The Coronavirus-inspired stock market turbulence is making it harder
to price commercial real estate deals, according to Matt Ruark, head of
commercial and healthcare mortgage production for KeyBank Real Estate
Capital.
Last week, Ruark was taking daily calls about pricing as the stock market fell.
“There is a lack of clarity as to the severity and what’s going on
with the Coronavirus and what it means to the economy,” Ruark says.
“You’ve seen the 10-year Treasury have a dramatic drop in the last week.
You’ve seen spreads that are blowing out.”
From Feb. 19 to Feb. 27, 10-Year Treasury rates fell from 1.57% to
1.29%. On Feb. 27, 2017, they were at 2.68%. Ten-year swaps fell from
1.51% on Feb. 19 to 1.27% on Feb. 27. On Feb. 27, 2017, they were at
2.69%.
With this turbulence, Ruark says sponsors will struggle because the
spreads they were quoted two weeks ago are no longer applicable in this
new environment.
“You’re really thinking more about all-in rates versus a treasury
index in a spread because there are certain yields that buyers of paper
or loans are looking for,” Ruark says. “They just can’t go below certain
rates.
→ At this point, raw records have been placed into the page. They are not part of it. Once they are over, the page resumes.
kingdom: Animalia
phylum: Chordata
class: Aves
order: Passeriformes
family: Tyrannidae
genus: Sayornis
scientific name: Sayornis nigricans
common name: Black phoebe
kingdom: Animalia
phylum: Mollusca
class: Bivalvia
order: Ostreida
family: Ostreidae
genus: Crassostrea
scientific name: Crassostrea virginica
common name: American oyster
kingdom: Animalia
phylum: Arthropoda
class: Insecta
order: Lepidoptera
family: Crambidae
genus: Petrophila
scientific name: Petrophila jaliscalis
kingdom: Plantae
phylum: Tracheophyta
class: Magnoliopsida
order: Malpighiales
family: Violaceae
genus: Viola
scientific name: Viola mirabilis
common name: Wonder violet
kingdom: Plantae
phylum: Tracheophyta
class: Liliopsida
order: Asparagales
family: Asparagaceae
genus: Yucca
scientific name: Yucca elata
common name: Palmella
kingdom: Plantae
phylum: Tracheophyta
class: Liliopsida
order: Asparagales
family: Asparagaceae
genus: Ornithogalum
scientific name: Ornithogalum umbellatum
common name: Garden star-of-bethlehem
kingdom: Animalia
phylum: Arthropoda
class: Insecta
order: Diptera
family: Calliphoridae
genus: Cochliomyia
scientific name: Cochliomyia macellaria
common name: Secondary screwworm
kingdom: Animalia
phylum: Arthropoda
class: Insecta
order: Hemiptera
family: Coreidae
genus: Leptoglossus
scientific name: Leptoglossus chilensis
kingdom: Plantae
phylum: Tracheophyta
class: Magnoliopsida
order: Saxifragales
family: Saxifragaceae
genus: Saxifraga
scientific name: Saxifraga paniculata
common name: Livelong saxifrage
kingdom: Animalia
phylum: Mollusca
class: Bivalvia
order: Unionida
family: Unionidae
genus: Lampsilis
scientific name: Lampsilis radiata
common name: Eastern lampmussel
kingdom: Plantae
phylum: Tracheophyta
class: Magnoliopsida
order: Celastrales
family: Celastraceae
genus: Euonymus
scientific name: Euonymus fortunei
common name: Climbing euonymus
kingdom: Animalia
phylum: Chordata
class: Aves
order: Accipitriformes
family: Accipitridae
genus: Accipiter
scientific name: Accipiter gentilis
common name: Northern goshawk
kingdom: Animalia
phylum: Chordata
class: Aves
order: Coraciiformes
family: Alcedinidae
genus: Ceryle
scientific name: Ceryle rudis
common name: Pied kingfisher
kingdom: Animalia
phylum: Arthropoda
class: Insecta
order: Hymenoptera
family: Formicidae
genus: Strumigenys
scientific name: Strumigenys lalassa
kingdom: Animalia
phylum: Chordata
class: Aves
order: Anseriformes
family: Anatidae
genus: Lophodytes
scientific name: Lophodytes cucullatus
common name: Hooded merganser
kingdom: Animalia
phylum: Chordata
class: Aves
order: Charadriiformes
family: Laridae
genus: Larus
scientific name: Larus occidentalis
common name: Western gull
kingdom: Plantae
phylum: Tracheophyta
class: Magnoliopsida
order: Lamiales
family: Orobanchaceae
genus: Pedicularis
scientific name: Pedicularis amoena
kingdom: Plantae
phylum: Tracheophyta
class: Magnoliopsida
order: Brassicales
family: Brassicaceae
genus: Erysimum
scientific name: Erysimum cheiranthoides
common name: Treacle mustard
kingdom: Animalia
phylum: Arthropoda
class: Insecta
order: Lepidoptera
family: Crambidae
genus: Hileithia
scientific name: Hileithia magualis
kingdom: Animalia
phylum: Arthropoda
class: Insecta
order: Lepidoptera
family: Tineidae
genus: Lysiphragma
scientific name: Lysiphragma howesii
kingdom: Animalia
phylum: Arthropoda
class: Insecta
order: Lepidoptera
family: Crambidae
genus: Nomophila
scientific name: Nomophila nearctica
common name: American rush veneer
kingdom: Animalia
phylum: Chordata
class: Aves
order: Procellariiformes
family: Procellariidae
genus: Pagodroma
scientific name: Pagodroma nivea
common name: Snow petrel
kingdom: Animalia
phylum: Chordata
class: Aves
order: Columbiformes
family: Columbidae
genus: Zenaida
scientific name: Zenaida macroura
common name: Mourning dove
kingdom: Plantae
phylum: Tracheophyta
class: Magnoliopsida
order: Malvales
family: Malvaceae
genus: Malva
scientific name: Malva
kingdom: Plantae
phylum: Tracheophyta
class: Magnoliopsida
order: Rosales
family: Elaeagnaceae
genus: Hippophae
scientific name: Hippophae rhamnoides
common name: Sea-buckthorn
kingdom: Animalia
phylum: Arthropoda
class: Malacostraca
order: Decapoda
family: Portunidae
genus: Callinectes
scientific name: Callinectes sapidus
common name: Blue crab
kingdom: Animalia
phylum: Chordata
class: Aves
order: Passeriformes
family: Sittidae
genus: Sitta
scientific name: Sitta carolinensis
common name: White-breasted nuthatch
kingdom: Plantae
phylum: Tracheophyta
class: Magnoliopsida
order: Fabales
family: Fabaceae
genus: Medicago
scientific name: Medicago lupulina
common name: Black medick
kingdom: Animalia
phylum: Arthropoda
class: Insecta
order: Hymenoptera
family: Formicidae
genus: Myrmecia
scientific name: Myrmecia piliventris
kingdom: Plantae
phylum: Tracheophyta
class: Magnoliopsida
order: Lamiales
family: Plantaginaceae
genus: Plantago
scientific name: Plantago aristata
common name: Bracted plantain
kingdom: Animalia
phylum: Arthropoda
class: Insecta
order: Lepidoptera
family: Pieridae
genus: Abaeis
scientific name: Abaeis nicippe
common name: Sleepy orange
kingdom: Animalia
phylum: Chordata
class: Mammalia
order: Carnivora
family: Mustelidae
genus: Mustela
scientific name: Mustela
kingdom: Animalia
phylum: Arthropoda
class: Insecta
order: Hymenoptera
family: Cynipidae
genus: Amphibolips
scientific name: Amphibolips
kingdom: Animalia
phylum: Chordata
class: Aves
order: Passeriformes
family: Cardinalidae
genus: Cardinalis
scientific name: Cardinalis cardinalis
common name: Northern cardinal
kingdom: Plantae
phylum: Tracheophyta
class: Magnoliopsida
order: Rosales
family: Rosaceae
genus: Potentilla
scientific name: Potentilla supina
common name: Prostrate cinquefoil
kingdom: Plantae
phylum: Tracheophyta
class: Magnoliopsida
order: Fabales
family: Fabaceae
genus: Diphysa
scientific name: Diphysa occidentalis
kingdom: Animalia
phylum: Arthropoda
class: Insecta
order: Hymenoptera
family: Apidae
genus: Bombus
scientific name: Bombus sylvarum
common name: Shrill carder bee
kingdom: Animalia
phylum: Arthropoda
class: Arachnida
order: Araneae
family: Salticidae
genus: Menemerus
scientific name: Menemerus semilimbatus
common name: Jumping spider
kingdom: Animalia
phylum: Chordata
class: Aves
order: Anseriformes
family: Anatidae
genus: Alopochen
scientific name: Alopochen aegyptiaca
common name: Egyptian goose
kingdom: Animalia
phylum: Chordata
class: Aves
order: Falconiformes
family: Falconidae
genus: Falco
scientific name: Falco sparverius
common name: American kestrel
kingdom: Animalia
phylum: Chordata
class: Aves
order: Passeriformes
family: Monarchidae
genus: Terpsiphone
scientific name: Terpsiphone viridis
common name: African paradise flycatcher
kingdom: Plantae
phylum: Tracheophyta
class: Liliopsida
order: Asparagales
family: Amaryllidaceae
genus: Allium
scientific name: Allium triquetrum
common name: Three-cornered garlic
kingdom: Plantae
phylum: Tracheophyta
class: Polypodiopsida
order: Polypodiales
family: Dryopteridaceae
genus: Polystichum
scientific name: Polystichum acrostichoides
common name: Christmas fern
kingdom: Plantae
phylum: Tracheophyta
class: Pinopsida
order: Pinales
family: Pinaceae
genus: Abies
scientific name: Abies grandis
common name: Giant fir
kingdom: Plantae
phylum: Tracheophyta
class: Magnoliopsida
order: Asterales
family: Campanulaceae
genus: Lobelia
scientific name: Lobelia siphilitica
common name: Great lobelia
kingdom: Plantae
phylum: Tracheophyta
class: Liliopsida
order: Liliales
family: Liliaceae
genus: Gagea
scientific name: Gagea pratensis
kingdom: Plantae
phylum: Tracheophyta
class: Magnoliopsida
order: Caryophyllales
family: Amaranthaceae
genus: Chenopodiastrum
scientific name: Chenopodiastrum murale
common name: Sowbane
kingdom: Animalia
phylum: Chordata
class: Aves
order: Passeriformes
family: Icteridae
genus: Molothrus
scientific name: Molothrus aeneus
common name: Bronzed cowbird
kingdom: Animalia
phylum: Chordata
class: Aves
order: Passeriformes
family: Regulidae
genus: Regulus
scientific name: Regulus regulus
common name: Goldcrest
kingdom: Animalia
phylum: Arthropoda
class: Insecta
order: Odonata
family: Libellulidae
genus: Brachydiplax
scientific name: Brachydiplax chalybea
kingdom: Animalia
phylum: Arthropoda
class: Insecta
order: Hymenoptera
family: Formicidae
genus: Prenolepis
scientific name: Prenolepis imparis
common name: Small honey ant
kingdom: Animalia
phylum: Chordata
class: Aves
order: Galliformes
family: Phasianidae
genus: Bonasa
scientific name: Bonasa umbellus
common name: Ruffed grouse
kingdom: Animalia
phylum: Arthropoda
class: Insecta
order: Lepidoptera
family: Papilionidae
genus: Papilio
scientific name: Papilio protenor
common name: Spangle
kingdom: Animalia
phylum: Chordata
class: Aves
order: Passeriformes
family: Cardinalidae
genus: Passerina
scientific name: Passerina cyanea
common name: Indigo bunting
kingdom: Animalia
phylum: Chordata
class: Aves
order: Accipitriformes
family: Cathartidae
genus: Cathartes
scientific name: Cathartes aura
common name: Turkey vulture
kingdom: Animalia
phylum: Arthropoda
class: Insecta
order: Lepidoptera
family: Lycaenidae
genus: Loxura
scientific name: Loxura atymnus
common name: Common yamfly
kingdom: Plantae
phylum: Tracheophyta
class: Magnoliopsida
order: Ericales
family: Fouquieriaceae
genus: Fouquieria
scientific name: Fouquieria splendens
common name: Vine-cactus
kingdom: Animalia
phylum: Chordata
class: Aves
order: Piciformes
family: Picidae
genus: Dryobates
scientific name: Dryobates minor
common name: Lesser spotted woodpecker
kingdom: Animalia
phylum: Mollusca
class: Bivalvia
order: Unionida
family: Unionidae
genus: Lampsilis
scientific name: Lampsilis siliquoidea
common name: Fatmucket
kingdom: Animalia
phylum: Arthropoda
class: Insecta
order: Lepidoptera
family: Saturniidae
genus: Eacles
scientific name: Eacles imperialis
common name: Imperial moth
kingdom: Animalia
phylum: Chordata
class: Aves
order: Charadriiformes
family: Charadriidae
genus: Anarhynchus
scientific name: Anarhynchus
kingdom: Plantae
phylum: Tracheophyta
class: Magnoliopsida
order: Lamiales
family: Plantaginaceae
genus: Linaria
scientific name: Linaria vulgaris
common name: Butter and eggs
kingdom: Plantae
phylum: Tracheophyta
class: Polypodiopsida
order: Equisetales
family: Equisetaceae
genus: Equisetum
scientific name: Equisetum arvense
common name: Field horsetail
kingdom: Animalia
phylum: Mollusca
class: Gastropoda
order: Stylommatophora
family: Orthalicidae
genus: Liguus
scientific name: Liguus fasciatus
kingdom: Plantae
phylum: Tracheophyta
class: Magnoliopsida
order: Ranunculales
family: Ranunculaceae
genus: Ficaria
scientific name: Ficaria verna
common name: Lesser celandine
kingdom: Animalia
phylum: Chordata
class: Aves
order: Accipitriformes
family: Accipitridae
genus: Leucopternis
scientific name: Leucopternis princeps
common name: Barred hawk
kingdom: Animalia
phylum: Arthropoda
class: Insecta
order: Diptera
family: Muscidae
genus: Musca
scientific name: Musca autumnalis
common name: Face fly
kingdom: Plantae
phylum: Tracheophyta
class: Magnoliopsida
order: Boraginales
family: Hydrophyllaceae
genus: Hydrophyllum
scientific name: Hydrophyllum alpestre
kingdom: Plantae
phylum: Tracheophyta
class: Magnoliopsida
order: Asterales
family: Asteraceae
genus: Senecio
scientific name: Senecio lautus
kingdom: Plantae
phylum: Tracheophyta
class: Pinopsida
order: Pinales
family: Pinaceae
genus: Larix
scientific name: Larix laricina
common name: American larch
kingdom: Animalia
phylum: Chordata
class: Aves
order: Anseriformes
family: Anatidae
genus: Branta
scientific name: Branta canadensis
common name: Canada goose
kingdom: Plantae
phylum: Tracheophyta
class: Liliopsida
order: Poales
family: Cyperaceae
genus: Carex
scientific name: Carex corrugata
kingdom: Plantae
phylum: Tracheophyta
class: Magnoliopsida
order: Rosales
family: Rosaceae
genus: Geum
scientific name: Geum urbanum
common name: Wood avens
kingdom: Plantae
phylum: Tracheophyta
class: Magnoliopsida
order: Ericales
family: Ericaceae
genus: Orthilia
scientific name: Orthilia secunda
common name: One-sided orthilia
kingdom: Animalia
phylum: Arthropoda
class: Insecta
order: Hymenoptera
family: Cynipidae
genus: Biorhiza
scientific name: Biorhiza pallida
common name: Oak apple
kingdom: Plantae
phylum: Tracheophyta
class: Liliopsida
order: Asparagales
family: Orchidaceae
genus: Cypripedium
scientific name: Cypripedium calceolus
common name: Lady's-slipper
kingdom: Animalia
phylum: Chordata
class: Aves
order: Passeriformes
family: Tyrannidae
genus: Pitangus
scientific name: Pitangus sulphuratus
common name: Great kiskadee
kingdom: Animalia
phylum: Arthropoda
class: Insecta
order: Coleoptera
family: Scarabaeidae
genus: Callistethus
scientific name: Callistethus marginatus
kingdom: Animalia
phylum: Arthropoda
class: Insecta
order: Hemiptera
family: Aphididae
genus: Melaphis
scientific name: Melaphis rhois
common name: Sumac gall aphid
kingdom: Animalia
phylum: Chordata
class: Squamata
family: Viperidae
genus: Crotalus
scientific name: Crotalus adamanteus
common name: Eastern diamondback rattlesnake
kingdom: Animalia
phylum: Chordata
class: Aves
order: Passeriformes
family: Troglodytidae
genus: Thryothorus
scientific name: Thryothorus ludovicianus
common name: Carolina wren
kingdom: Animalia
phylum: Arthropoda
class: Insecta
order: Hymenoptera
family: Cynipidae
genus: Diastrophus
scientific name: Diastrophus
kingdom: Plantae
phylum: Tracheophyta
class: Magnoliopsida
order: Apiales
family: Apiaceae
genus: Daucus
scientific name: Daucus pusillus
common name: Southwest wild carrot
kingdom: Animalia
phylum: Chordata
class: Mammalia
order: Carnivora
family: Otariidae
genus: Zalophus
So, your spread may have gone from 150 to 200 to 250 just
because a capital source isn’t going to go below 3% or 3.50%.
The situation is “creating some real inefficiencies and anxiety in
the marketplace,” according to Ruark. “The drop in treasuries has got a
lot of people’s attention,” he says.
Ruark says there needs to be “calibration” between buyers, borrowers
and investors. “We don’t know how long this is going to last,” Ruark
says. “I think you see people holding their floor rates in. Nobody has
shut the doors yet, but if they’re going to make a loan or put a quote
out, they’re wanting to make sure that it’s the right deal and the right
sponsor at a yield that makes sense if they’re going to hold it or if
they’re going to lay it off to another capital source.”
For the time being, Ruark thinks transactions will continue to occur,
but not at the pace they were a few weeks ago. “We’re open for
business,” he says. “We’re monitoring certain floor rates and target
yields that people are trying to maintain.”
Before the turbulence of last week, most of the coronavirus cases
were occurring in China. Brian Stoffers, Global President of Debt
Structured Finance for Capital Markets at CBRE, says his firm had
reduced travel in its Asian operations.
“The Chinese capital [coming into the U.S.] had largely frozen up
anyway, so we do not see much of an impact there,” he said a couple of
weeks ago.
Markets that Chinese capital had been flowing into other cities, such as London, have seen slowing, according to Stoffers.
“That might be opening up an opportunity for people in the Middle
East or Germany to invest more there,” Stoffers said two weeks ago.
“But, there’s a bit of a slowdown from the Asian investors.”
As the Coronavirus cases increase, there could potentially be a pullback from investors all around the globe.